→ **Task item**:
Answer these questions using the comment thread below.
(a) Who posted the moderator note, and at what time?
(b) In what year did Cyril K Shepherd ride across America by motorcycle?
(c) What was the title of the book he wrote about the trip?

→ **Passage to read**:
╭──

They certainly seem to have invented the most "American" possible version of it.
posted by Greg_Ace at 2:08 PM on January 26, 2016


Mod note: Couple of comments deleted. If you find yourself saying "not to Godwin the thread" maybe just refrain. Ford was an antisemite, but getting too far into his Nazi ties etc will make it impossible to talk about the actual subject of the thread here.
posted by LobsterMitten (staff) at 2:45 PM on January 26, 2016


Cars are coffins dude! In 1918 a British guy called Cyril K Shepherd rode across America (almost) by motorcycle. And then he wrote a book about it, called Across America by Motor-Cycle (A few years ago, a friend and I tried to recreate his route. The roads are different now of course, and we didn't have to fabricate engine parts out of bits of wood found by the side of the road, so it was a little different).

╰──

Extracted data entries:
╭──

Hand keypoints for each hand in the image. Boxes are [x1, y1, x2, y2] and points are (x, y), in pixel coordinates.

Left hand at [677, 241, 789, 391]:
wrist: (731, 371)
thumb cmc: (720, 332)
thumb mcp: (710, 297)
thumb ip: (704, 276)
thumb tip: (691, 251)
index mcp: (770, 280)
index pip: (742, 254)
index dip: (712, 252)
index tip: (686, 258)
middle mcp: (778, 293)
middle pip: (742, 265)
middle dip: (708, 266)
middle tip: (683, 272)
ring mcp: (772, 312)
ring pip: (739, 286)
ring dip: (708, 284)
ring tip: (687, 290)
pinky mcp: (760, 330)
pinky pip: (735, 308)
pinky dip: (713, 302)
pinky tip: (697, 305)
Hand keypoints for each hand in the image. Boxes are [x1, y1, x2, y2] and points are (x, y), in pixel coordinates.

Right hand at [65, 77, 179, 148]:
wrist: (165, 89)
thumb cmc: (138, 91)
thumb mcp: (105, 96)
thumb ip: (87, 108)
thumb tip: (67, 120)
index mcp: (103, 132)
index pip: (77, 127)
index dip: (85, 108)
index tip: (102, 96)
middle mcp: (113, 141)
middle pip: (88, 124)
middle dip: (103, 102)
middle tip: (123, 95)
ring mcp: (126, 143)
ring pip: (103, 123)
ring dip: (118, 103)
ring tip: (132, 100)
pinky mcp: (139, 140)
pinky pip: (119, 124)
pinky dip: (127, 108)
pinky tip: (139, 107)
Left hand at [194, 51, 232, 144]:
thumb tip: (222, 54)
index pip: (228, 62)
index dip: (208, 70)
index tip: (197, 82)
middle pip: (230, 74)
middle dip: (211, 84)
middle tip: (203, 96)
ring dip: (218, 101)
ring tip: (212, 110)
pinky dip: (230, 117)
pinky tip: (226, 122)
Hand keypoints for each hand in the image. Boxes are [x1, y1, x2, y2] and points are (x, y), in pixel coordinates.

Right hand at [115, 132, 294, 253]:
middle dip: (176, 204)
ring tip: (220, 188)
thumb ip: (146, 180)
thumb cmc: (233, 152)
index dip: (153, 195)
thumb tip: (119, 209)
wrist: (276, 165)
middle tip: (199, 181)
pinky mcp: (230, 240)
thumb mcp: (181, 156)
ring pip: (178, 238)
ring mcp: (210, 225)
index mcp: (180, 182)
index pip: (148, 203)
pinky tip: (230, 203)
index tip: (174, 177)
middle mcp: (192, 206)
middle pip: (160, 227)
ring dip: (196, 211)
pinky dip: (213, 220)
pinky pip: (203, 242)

╰──

→ **Exercise solution**:
(a) LobsterMitten (staff), at 2:45 PM on January 26, 2016
(b) 1918
(c) Across America by Motor-Cycle